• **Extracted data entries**
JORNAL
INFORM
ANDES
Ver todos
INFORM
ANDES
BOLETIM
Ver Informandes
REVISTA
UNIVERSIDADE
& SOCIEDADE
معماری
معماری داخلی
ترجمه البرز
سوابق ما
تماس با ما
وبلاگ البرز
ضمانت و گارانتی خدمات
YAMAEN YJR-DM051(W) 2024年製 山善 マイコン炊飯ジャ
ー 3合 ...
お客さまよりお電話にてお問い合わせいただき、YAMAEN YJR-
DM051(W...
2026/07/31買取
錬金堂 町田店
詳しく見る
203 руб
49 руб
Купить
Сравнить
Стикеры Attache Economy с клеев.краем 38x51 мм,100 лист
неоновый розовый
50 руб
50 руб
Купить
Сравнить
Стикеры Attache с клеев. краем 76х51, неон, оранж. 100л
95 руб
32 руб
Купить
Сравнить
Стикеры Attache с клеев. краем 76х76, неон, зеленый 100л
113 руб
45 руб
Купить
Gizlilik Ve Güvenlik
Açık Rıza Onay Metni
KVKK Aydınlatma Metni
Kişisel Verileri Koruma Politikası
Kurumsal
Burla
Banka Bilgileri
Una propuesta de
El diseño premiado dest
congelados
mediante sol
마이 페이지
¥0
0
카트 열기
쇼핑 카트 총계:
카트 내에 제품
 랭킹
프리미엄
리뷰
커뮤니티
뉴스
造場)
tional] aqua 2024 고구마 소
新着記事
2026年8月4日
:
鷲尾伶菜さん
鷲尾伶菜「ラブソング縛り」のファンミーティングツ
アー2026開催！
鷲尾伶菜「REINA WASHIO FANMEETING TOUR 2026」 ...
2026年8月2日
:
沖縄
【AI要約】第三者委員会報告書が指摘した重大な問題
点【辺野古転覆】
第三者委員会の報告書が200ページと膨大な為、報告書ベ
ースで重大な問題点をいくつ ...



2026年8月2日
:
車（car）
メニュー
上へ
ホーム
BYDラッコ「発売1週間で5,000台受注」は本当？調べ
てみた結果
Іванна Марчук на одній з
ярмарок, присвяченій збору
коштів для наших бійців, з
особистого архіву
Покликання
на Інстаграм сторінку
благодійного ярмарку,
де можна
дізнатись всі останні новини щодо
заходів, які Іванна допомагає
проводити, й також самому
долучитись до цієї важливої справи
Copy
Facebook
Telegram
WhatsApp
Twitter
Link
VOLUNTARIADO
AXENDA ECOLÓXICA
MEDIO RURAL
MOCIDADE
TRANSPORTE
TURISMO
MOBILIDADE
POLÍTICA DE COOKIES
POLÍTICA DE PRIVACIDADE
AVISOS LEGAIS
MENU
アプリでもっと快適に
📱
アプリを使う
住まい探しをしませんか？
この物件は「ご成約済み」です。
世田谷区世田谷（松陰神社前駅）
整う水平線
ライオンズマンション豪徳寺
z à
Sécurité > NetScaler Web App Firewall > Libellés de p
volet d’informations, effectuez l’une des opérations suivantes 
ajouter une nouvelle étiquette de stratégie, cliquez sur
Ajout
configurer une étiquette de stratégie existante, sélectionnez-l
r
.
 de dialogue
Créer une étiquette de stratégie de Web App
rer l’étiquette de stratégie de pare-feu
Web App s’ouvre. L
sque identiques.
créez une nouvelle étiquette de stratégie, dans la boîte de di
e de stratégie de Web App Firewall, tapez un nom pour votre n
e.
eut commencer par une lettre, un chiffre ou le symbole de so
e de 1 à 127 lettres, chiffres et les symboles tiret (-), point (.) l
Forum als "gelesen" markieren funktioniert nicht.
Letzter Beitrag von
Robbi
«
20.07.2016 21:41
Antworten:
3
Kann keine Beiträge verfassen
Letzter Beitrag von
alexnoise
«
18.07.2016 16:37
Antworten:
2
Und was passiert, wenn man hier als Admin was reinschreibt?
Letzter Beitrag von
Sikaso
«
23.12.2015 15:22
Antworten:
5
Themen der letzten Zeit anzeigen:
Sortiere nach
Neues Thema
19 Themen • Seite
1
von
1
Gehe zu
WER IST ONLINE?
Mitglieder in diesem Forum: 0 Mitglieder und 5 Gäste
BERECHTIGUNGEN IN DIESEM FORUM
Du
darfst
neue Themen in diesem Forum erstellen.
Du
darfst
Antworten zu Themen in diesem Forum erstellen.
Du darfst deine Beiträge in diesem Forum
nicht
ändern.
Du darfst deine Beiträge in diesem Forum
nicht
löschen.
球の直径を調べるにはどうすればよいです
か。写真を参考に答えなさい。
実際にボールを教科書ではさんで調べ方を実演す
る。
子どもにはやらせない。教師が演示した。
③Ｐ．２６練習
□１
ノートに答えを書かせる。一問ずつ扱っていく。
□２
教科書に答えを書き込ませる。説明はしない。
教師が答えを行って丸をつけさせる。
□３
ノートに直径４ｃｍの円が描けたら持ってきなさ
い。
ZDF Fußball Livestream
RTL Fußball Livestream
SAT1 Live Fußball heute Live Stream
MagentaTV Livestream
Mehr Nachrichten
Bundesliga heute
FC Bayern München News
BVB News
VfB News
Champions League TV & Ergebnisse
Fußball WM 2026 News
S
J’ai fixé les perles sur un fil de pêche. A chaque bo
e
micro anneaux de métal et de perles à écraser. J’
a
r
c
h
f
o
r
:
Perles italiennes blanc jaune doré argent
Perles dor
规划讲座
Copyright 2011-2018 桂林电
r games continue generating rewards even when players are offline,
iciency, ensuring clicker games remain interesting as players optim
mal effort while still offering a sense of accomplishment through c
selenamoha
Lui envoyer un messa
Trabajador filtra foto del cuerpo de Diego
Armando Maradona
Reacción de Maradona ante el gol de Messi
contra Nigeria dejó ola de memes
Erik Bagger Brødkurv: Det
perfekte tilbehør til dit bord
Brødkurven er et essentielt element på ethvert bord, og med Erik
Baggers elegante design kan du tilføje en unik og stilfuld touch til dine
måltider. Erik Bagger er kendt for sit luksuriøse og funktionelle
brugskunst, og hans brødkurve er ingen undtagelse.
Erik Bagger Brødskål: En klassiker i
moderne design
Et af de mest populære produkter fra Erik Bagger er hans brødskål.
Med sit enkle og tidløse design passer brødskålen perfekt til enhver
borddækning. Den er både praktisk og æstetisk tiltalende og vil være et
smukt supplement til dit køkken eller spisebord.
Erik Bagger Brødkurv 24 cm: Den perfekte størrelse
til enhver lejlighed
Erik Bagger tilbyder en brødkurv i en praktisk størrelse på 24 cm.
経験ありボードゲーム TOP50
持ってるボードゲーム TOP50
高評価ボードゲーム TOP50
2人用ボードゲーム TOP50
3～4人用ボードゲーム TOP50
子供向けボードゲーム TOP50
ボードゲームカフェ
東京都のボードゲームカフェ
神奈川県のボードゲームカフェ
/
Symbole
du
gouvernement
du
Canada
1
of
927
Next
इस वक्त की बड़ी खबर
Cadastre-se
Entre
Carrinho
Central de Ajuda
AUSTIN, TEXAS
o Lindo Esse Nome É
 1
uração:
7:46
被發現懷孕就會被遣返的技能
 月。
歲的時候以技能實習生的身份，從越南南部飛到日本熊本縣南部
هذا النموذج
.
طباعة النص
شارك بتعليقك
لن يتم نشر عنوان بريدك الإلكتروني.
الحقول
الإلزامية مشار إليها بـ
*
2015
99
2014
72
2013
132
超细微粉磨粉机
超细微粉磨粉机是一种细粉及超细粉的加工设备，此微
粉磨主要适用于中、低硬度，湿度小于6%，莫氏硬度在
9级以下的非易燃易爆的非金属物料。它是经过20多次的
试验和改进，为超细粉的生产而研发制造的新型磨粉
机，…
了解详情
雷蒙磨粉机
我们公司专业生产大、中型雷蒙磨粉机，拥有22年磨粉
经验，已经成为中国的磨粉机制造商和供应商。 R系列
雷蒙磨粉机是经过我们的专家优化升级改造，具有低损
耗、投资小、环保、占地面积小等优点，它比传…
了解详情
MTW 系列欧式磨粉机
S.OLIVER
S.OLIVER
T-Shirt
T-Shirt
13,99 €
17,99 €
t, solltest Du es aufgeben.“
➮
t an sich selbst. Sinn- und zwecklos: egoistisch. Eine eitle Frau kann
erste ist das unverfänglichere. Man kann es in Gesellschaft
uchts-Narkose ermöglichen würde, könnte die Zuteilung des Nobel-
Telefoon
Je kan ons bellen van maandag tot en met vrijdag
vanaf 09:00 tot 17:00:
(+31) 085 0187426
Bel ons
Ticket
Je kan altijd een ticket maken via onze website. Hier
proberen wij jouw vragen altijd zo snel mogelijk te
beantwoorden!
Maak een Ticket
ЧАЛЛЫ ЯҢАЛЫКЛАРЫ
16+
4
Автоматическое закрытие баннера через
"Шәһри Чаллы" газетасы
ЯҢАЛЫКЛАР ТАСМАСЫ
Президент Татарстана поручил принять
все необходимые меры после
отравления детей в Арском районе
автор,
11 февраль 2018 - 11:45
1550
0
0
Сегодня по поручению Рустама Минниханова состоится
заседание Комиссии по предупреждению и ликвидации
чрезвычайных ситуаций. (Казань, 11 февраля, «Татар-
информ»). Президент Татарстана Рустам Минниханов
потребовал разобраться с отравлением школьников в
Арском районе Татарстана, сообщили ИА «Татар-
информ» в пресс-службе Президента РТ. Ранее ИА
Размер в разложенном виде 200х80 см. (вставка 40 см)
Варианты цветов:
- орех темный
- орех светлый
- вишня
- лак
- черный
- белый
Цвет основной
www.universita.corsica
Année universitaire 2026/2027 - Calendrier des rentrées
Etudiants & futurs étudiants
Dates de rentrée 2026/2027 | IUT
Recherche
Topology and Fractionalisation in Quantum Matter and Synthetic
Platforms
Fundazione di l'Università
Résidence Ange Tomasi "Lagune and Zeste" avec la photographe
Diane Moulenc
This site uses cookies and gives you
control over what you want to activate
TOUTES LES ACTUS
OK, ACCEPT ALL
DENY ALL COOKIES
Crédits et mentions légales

• **PROBLEM TO WORK ON**
Edit the items from the first line down through the line containing "de dialogue", replacing every "Купить" with "Заказать" and leaving everything else unchanged.

• **TASK RESPONSE**
JORNAL
INFORM
ANDES
Ver todos
INFORM
ANDES
BOLETIM
Ver Informandes
REVISTA
UNIVERSIDADE
& SOCIEDADE
معماری
معماری داخلی
ترجمه البرز
سوابق ما
تماس با ما
وبلاگ البرز
ضمانت و گارانتی خدمات
YAMAEN YJR-DM051(W) 2024年製 山善 マイコン炊飯ジャ
ー 3合 ...
お客さまよりお電話にてお問い合わせいただき、YAMAEN YJR-
DM051(W...
2026/07/31買取
錬金堂 町田店
詳しく見る
203 руб
49 руб
Заказать
Сравнить
Стикеры Attache Economy с клеев.краем 38x51 мм,100 лист
неоновый розовый
50 руб
50 руб
Заказать
Сравнить
Стикеры Attache с клеев. краем 76х51, неон, оранж. 100л
95 руб
32 руб
Заказать
Сравнить
Стикеры Attache с клеев. краем 76х76, неон, зеленый 100л
113 руб
45 руб
Заказать
Gizlilik Ve Güvenlik
Açık Rıza Onay Metni
KVKK Aydınlatma Metni
Kişisel Verileri Koruma Politikası
Kurumsal
Burla
Banka Bilgileri
Una propuesta de
El diseño premiado dest
congelados
mediante sol
마이 페이지
¥0
0
카트 열기
쇼핑 카트 총계:
카트 내에 제품
 랭킹
프리미엄
리뷰
커뮤니티
뉴스
造場)
tional] aqua 2024 고구마 소
新着記事
2026年8月4日
:
鷲尾伶菜さん
鷲尾伶菜「ラブソング縛り」のファンミーティングツ
アー2026開催！
鷲尾伶菜「REINA WASHIO FANMEETING TOUR 2026」 ...
2026年8月2日
:
沖縄
【AI要約】第三者委員会報告書が指摘した重大な問題
点【辺野古転覆】
第三者委員会の報告書が200ページと膨大な為、報告書ベ
ースで重大な問題点をいくつ ...



2026年8月2日
:
車（car）
メニュー
上へ
ホーム
BYDラッコ「発売1週間で5,000台受注」は本当？調べ
てみた結果
Іванна Марчук на одній з
ярмарок, присвяченій збору
коштів для наших бійців, з
особистого архіву
Покликання
на Інстаграм сторінку
благодійного ярмарку,
де можна
дізнатись всі останні новини щодо
заходів, які Іванна допомагає
проводити, й також самому
долучитись до цієї важливої справи
Copy
Facebook
Telegram
WhatsApp
Twitter
Link
VOLUNTARIADO
AXENDA ECOLÓXICA
MEDIO RURAL
MOCIDADE
TRANSPORTE
TURISMO
MOBILIDADE
POLÍTICA DE COOKIES
POLÍTICA DE PRIVACIDADE
AVISOS LEGAIS
MENU
アプリでもっと快適に
📱
アプリを使う
住まい探しをしませんか？
この物件は「ご成約済み」です。
世田谷区世田谷（松陰神社前駅）
整う水平線
ライオンズマンション豪徳寺
z à
Sécurité > NetScaler Web App Firewall > Libellés de p
volet d’informations, effectuez l’une des opérations suivantes 
ajouter une nouvelle étiquette de stratégie, cliquez sur
Ajout
configurer une étiquette de stratégie existante, sélectionnez-l
r
.
 de dialogue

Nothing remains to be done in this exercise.